Teaching

PHYSICS 897M-01:Monte Carlo Methods

This course offers a systematic introduction to one of the most powerful and versatile numerical technique for large complex systems. The Monte Carlo method can be applied to solve virtually any problem where one is interested in finding some system property averaged (with the appropriate weight) over a multitude of possible system states. Important applications can be found in natural sciences, engineering, behavioral studies, and finance, to name a few.   

All material in the course is covered by written lecture notes (see website). The course starts with a short introduction to the probability theory and algorithms for generating random numbers – indeed, there is nothing random or probabilistic about computers following a deterministic set of code instructions. It is followed by the theory of Monte Carlo sampling techniques used in simulations of classical models; these include cluster, invaded cluster, histogram, multiple histogram, entropic, tempering, parallel tempering, and kinetic equations. The recommended text for this part of the course is the Monte Carlo Methods in Statistical Physics book by Newman and Barkema. The book is easy to read and it offers a good coverage of classical methods developed prior to 1999 though the actual order of presenting the course material is different. Also, less time is spent on the discussion of programming tricks used in writing codes.
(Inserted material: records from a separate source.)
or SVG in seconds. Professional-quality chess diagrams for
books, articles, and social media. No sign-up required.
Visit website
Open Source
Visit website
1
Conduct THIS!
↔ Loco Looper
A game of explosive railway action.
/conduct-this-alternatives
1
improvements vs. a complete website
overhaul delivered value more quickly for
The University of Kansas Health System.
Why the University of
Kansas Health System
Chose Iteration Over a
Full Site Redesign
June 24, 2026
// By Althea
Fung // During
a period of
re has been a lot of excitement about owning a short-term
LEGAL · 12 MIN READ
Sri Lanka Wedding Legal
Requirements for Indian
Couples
Instead, more recent state-of-the-art algorithmic developments and such as Worm Algorithm and Wang-Landau version of the entropic sampling are covered.
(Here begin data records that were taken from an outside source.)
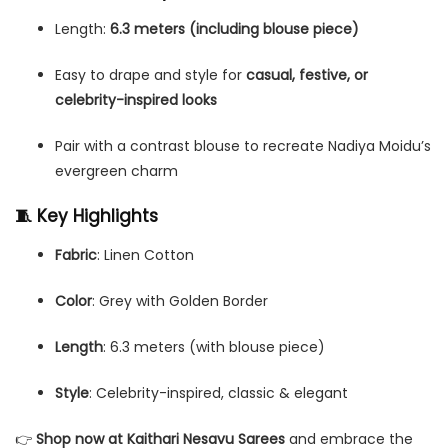
Length:
6.3 meters (including blouse piece)
Easy to drape and style for
casual, festive, or
celebrity-inspired looks
Pair with a contrast blouse to recreate Nadiya Moidu’s
evergreen charm
🧵 Key Highlights
Fabric
: Linen Cotton
Color
: Grey with Golden Border
Length
: 6.3 meters (with blouse piece)
Style
: Celebrity-inspired, classic & elegant
👉
Shop now at Kaithari Nesavu Sarees
and embrace the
The last part of the course deals with quantum Monte Carlo methods.   Since there are no textbooks yet which cover significant recent developments in the field, students are supposed to study lecture notes and research papers to understand (i) when and how quantum mechanical problems can be mapped to classical ones (ii) what are the simulation objects and their states which emerge from the mapping, and (iii) which methods are best suited for the efficient sampling of the resulting configuration space. The learning curve starts with the Variational and Diffusion Monte Carlo methods used for simulations of the ground state (zero temperature) properties. Feynman path-integral representation of quantum mechanics and diagrammatic expansions are introduced next. The course concludes with the discussion of the most efficient modern methods used to work with path-integrals and diagrams.